1.4.1 Part 1: Working with Spatial Data

This section introduces foundational GIS concepts and tools for data manipulation and visualization.

  1. Introduction to GIS & Spatial Analysis
    • What is GIS?
    • What is spatial analysis?
    • GIS software overview
  2. Feature Representation
    • Vector vs. Raster
    • Object vs. Field views
    • Scale and attribute tables
  3. GIS Data Management
    • File formats and project organization
    • Managing data in ArcGIS
  4. Symbolizing Features
    • Color theory and classification
    • Choropleth mapping techniques
  5. Statistical Maps
    • Mapping distributions and uncertainty
    • Classification intervals and outlier detection
  6. Pitfalls to Avoid
    • MAUP, ecological fallacy, unstable rates
  7. Good Map Making Tips
    • Map elements, layout, and typography
  8. Spatial Operations and Vector Overlays
    • Selection, overlays, and spatial queries
  9. Coordinate Systems
    • Geographic vs. projected systems
    • Spatial properties and geodesic geometries
  10. Map Algebra
    • Local, focal, zonal, and global raster operations

1.4.2 Part 2: Exploratory Spatial Data Analysis

This section focuses on statistical analysis of spatial patterns using R.

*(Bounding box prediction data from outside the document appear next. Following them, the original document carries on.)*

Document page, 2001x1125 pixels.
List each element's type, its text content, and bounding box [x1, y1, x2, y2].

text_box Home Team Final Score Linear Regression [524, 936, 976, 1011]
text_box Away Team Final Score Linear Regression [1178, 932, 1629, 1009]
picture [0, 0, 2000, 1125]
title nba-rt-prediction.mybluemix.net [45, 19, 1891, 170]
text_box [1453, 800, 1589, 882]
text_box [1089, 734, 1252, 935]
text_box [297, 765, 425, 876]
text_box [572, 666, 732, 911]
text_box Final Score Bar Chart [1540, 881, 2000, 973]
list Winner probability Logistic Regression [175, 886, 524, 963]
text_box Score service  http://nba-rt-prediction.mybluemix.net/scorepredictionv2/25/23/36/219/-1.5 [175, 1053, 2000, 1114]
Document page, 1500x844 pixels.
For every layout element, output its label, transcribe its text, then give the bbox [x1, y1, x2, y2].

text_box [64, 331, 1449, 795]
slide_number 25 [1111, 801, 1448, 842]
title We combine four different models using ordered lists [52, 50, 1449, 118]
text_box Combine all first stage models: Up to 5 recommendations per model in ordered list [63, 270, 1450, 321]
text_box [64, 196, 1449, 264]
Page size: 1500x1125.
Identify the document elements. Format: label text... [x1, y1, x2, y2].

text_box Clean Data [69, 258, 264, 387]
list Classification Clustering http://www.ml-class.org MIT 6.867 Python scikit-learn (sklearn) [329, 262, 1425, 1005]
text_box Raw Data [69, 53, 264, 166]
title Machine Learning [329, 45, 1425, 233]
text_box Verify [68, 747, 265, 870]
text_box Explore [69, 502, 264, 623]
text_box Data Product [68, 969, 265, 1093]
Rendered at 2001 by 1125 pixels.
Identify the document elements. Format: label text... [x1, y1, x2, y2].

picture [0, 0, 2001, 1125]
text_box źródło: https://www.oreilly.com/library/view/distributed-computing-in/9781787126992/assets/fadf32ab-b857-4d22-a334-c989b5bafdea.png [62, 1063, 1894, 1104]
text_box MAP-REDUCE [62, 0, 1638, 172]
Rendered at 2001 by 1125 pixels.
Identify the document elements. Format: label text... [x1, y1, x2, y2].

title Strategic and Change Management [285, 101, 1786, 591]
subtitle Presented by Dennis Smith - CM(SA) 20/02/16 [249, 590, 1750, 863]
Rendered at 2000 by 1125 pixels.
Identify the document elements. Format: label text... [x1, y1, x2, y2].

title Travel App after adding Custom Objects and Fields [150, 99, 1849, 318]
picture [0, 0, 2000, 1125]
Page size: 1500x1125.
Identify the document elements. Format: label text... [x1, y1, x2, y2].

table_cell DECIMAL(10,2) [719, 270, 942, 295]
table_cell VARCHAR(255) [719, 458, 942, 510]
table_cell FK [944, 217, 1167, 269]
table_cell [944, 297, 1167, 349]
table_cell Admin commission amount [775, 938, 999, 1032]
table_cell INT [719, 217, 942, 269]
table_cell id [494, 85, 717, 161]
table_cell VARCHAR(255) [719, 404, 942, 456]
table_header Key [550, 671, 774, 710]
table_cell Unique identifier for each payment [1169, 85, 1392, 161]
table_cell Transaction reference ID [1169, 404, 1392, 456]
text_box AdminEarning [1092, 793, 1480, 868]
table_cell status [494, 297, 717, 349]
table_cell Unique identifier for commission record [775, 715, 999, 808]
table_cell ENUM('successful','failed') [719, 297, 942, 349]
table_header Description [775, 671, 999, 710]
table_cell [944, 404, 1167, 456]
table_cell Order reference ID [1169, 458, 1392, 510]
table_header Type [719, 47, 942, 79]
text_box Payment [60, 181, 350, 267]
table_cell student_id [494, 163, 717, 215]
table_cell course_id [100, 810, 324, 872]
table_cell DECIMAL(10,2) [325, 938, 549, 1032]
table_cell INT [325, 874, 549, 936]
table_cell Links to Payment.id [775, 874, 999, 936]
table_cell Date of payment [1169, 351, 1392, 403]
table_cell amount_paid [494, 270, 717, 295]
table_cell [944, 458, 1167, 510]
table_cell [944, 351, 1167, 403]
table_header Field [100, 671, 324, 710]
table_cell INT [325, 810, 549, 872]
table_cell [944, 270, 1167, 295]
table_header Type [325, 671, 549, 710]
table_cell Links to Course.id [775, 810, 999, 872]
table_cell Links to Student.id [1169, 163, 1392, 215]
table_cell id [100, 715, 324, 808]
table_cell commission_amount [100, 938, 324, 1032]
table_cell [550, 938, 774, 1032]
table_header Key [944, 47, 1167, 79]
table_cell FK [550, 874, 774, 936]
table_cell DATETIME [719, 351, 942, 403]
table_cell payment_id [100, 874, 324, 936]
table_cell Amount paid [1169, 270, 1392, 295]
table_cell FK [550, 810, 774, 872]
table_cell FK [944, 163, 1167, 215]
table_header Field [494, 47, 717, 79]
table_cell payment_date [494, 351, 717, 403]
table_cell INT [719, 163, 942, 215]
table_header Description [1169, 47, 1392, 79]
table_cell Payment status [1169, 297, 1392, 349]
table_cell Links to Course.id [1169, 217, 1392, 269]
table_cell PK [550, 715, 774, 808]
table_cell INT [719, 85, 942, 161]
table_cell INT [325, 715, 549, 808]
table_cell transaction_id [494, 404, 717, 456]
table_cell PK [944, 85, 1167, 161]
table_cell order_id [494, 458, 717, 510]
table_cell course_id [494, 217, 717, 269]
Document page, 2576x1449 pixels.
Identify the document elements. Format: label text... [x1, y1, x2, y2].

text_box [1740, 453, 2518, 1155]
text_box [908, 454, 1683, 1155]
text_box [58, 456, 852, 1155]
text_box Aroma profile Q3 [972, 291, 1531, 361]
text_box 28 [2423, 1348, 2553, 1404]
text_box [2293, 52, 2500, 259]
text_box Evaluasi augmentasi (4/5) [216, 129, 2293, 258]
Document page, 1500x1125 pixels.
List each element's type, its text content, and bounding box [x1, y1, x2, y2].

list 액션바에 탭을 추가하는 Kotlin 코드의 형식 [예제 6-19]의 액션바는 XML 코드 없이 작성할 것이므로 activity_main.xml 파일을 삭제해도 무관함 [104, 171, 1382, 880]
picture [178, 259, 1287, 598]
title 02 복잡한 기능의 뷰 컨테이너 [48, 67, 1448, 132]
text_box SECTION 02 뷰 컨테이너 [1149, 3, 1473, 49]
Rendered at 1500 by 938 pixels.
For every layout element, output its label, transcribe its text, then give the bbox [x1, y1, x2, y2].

  1. Point Pattern Analysis
    • Centrography
    • Density and distance-based methods
  2. Hypothesis Testing
    • CSR/IRP testing
    • Monte Carlo simulations
  3. Spatial Autocorrelation
    • Global and local Moran’s I
    • Multiple comparison corrections
  4. Spatial Interpolation
    • Deterministic (IDW, Thiessen) and statistical (Kriging) methods

References

Anselin, Luc, and John O’Loughlin. 1992. Geography of international conflict and cooperation: spatial dependence and regional context in Africa.” The New Geopolitics, 39–75.
O’Sullivan, David, and David Unwin. 2010. Geographic Information Analysis. New Jersey, USA: Wiley.
Tukey, John W. 1972. Some Graphic and Semigraphic Displays.” In Statistical Papers in Honor of George w. Snedecor, edited by T. A. Bancroft, 293–316. August 1969.